Enrique Ubieta Gómez
En La Habana nací y me formé. Pero hay dos ciudades que contribuyeron de manera decisiva a mi formación. En Kíev, entonces capital de la desaparecida Ucrania soviética, viví mis años universitarios y tuve a mi primer hijo. No pretendo hablar hoy de ella. A Kíev regresé, apenas por una semana, en 1985, y nunca más he vuelto, aunque deseos me sobran. En estos días arde, con la complacencia de Occidente y el dinero de los magnates que han invertido su capital en otros países de Europa. A Camagüey, en cambio, que es una de las más hermosas ciudades de mi Cuba, regreso una y otra vez. Precisamente en esa urbe, que hoy cumple sus primeros cinco siglos, inicié mi vida laboral. Fui ubicado como profesor de filosofía en el Instituto Superior Pedagógico José Martí –nombre del prócer hacia el que todos los caminos de las ciencias sociales, la literatura o la política conducen–, y durante los dos años de mi servicio social viví en sus albergues estudiantiles, donde los profesores contaban con la mínima exclusividad de un piso.
Agradezco esa ubicación, porque la ciudad agramontina –bello gentilicio que sus habitantes adoptan del apellido de uno de los iniciadores de la gesta independentista, precisamente el más romántico y cautivador–, siempre ha sido un centro cultural, y todo lo que La Habana dispersa y diluye en las trabajosas distancias y la multiplicidad de ofertas, aquella ciudad nos la entregaba de forma concentrada, dosificada. Todo lo que Camagüey ofrecía, que era mucho, estaba al alcance de la mano: fui, poco a poco, descubriendo a las mismas personas en las funciones de su exquisito Ballet, en los conciertos de la Orquesta Sinfónica, en las tertulias literarias, en los debates y estrenos cinematográficos, en las exposiciones de artes plásticas, en los estrenos del Teatro Dramático. De inmediato, me integré a la Brigada Hermanos Saínz de Jóvenes Escritores y Artistas, porque ya me consideraba escritor. Mi tesis de graduación era de Estética y allí, durante tres cursos, dos de ellos posteriores a mi partida, impartí un programa de postgrado sobre esa asignatura. La ciudad me cobijó, y permitió que hiciera lo que mi impulso juvenil me permitiese: publiqué creo que dos artículos en el periódico Adelante, fui jurado –por única vez en mi vida–, del Carnaval, y también de concursos literarios, leí y comenté versos de poetas cubanos y extranjeros en el espacio que Luciano Castillo conducía en la Biblioteca Provincial, participé en la creación de una efímera revista universitaria lezamiana (eran años de fervor lezamiano) nombrada Resonancias por Marrero, su principal impulsor. En ella participaron también el profesor Varona, de la Universidad y quien fuera mi más cercano amigo de esos años, el poeta y ensayista Roberto Méndez. Hasta intenté escribir un guión de ballet para un conocido coreógrafo de la compañía. Tuve por supuesto una novia, de quien guardo un hermoso recuerdo.
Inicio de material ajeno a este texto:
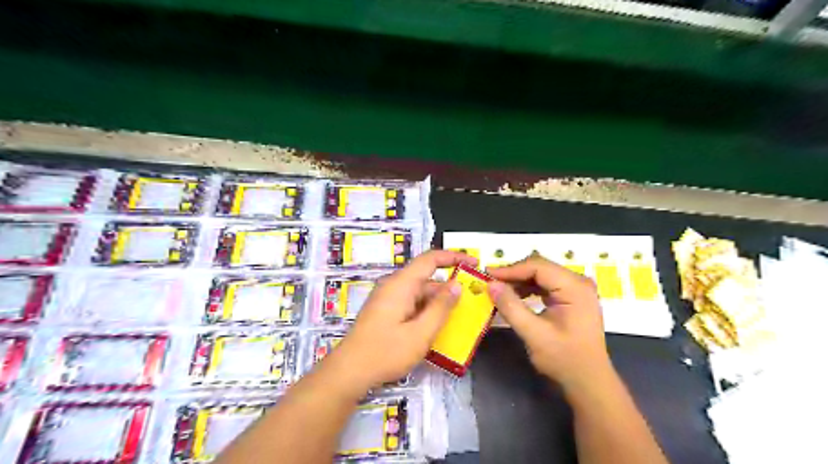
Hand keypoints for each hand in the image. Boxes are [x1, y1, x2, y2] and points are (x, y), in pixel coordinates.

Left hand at [327, 251, 474, 387]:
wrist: (348, 372)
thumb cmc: (385, 353)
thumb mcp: (420, 334)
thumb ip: (440, 308)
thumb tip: (457, 285)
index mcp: (401, 284)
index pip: (430, 259)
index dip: (453, 257)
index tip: (474, 263)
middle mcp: (394, 286)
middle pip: (426, 278)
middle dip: (449, 286)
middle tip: (472, 298)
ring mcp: (388, 299)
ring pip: (419, 293)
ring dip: (438, 302)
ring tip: (460, 316)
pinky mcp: (386, 311)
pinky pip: (411, 303)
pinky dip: (426, 310)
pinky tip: (437, 326)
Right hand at [487, 255, 613, 393]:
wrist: (589, 382)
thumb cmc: (565, 359)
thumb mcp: (534, 334)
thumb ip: (511, 307)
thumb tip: (490, 284)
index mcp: (575, 287)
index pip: (538, 267)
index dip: (511, 269)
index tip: (487, 275)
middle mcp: (578, 282)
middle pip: (540, 268)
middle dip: (514, 274)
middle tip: (490, 282)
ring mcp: (576, 289)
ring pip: (542, 274)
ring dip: (520, 280)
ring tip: (499, 289)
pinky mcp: (572, 297)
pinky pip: (546, 284)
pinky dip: (529, 288)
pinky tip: (515, 295)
Si me preguntan cuáles son las ciudades imprescindibles de Cuba, además de su capital, nombro a dos que se me antojan antagónicas: Camagüey y Santiago de Cuba. La primera, introvertida, de espíritu aristocrático, íntima como sus calles, gentil y precavida ante el intruso o el desconocido, para el que no se ofrece una amistad fácil, aunque una vez ganada sea trascendente; la segunda, popular, extrovertida y recta como sus calles, con sus azarosas subidas y bajadas, capaz de cobijar por una vez al desconocido en alguna de sus casas, y nunca más saber de él. Solo en mi segundo año de vida en Camagüey empecé a ser invitado a los hogares de mis compañeros, pero ellos todavía son mis amigos.
Vuelvo a Camagüey, a mi Pedagógico, siempre emocionado, porque de alguna manera en sus calles y en sus aulas comenzaron a concretarse mis sueños de estudiante. Allí aprendí que toda generación es una trabajosa construcción que solo tangencialmente tiene que ver con la comunión de las edades. Hace pocos meses me reencontré con dos de aquellos amigos, profesores del Departamento de Marxismo, Marcelo y Lopeteguis; allá vive el profesor Fidel Martínez, compañero de mis dos ciudades –Kiev y Camaguey–, y el doctor Veranes; el fino y hospitalario pintor Joel Jover, y los nuevos amigos del Partido Provincial. Hoy festejarán el aniversario 500 de la ciudad que cada mañana de sus días defienden. Dicen que se ha remozado y que luce aún más bella. Iré en algún momento, a felicitarla, cuando las luces de la conmemoración se hayan apagado; mi Camagüey y yo, en la intimidad de sus calles, y de mis recuerdos.